December 18, 2006

BOOKS: The Book of Samson, David Maine (2006)

Third in Maine's series of novels based on Biblical stories, following The Preservationist and Fallen (which I commented on here).

Maine has a terrific knack for giving his characters distinctive voices. Here's how The Book of Samson opens:
This is the story of my life and it's not a happy one. If you wish to read about me you're welcome to but if you're looking for something to give you hope & joy comfort & inspiration then you had best leave off here straightaway and go find something else. My life has an abundance of frustration and pain plus a fair bit of sex and lots of killing and broken bones but it's got precious little hope & joy comfort & inspiration.

It's got some women in it too plus a wife. Dalila is the one you may have heard of and a rare piece of work she was. You may think you know the story but believe me there's more.

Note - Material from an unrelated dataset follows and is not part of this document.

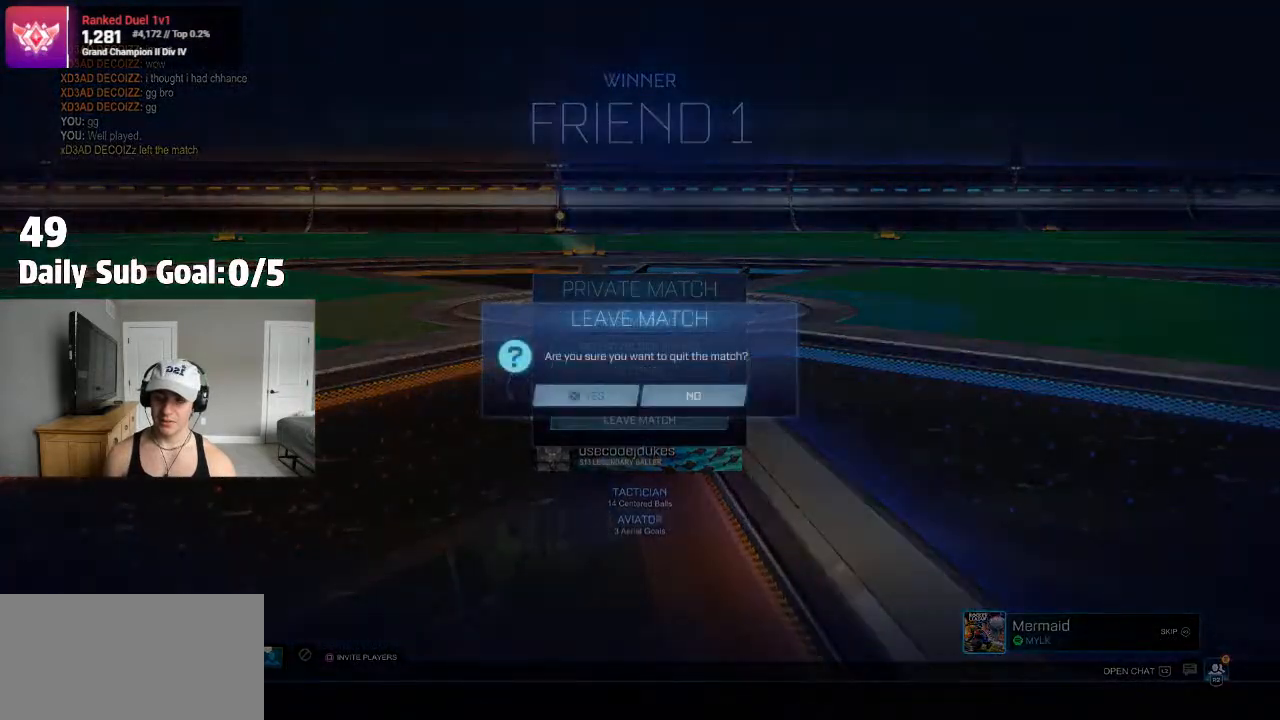
{"buttons": [], "left_stick": "center", "right_stick": "center", "events": [[33, "left_stick", "center"], [317, "CROSS", "down"], [350, "CROSS", "up"]]}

It's an interesting question why anyone would seek hope & joy comfort & inspiration in a story in the first place. Something to think about. Maybe because there's precious little of it in life so we gather up as much as we can find and put it in our stories where we know where it is and it can't get out. But this story as I say isn't like that. It starts and ends with me here in chains and in between if anything it gets worse. Betrayal adultery and murder all figure in words writ large as if in fire against the nighttime sky. With the story not even done yet it might get more hopeless still before my days in this world are over.

In face I'm sure it will.

What I enjoy about Maine's novels is his ability to flesh out characters who, in their Biblical incarnations, are mere sketches, puppets with only enough personality on which to hang the bare-bones plot of their stories. What we know of Samson from the Bible isn't much more than "strongman betrayed when a hot chick cut his hair." Maine's Samson is a terrific character; he's none too bright, and well aware of it (especially when narrating the Dalila part of the story). He's also easily tempted to misuse his strength in ways that range from mere bullying to violence to murder.

("Dalila?" I hear you asking. "Isn't that 'Delilah'? Maine spells all of his place/person names as they appear in the Douay Bible.)

As always, Maine brings a dry sense of humor to his re-telling, managing to be funny and a bit irreverent without crossing the line into sacrilege. His story this time isn't quite as compelling (or as well known) as the Noah/Adam & Eve stories of his earlier books, but The Book of Samson is so marvelously written that it's still well worth your time.